Pecan is a word often mispronounced in the US. It is pronounced Puh Kahn but people in the northern states often pronounce it Pee Can. Out west it's  a mixture of the two Puh Can


----------



## Falcon (Feb 11, 2015)

Ameriscot said:


> I had a couple of coworkers in TN who pronounced it like that as well.

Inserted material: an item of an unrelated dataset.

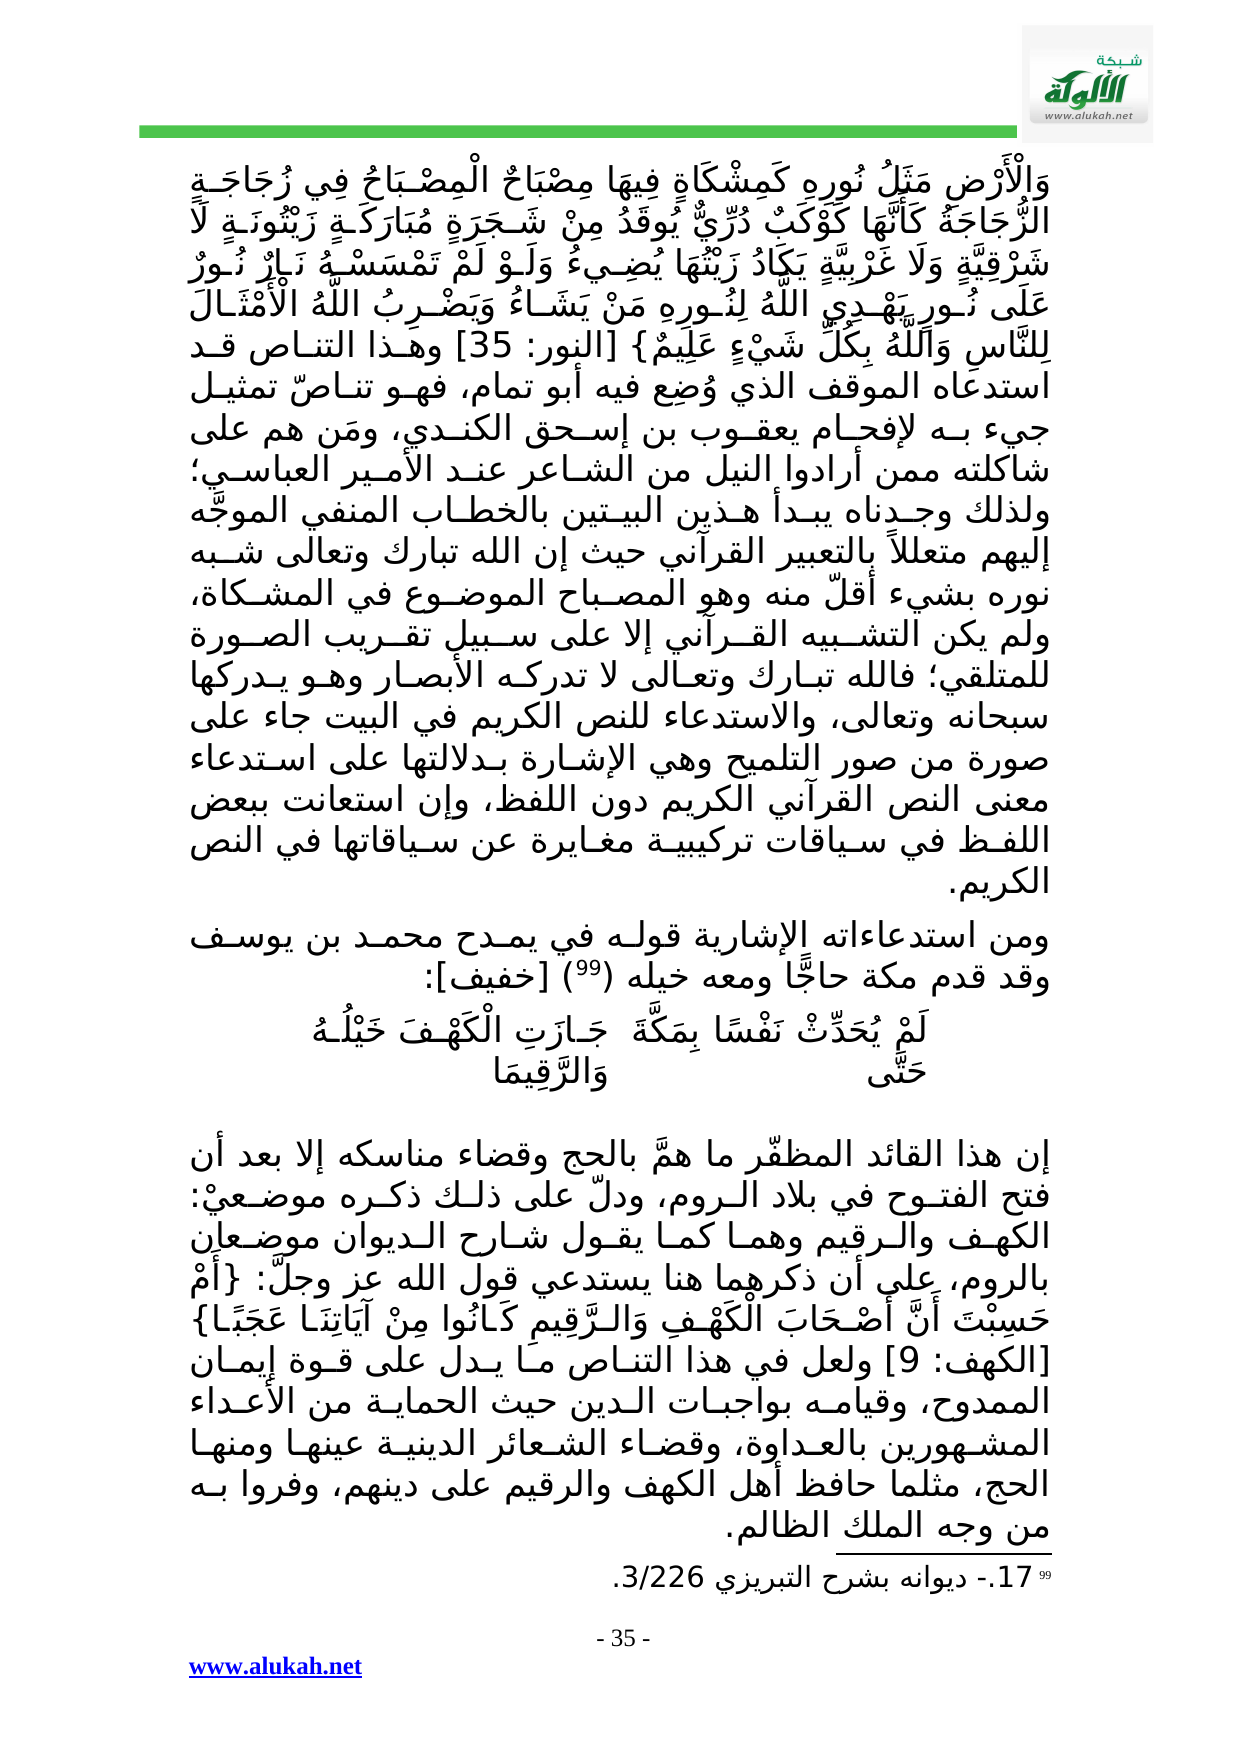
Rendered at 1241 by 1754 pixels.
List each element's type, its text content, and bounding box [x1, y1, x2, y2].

text ومن استدعاءاته الإشارية قوله في يمدح محمد بن يوسف وقد قدم مكة حاجًّا ومعه خيله () [خفيف]: [189, 914, 1051, 997]
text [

How about  salmonella ?  Maybe that's where she got the idea.?


----------



## AZ Jim (Feb 11, 2015)

rkunsaw said:


> Pecan is a word often mispronounced in the US. It is pronounced Puh Kahn but people in the northern states often pronounce it Pee Can. Out west it's  a mixture of the two Puh Can



http://askville.amazon.com/correct-pronunciation-word-pecan/AnswerViewer.do?requestId=8116298


----------



## Josiah (Feb 11, 2015)

oakapple said:


> So, who has a prostrate prostate?



Mine is healing having just been surgically reamed out, but for a while it was indeed a prostrate prostate.


----------



## Josiah (Feb 11, 2015)

Another word which is pronounced differently in the UK is "evolution"


----------



## Butterfly (Feb 12, 2015)

Josiah09 said:


> Another word which is pronounced differently in the UK is "evolution"



How do they pronounce it in the UK?


----------



## Ameriscot (Feb 12, 2015)

Butterfly said:


> How do they pronounce it in the UK?



Long e.  There is a massive list of words pronounced differently here that have nothing to do with accents.


----------



## Warrigal (Feb 12, 2015)

ee-volution in OZ too.

Also ee-volve.


----------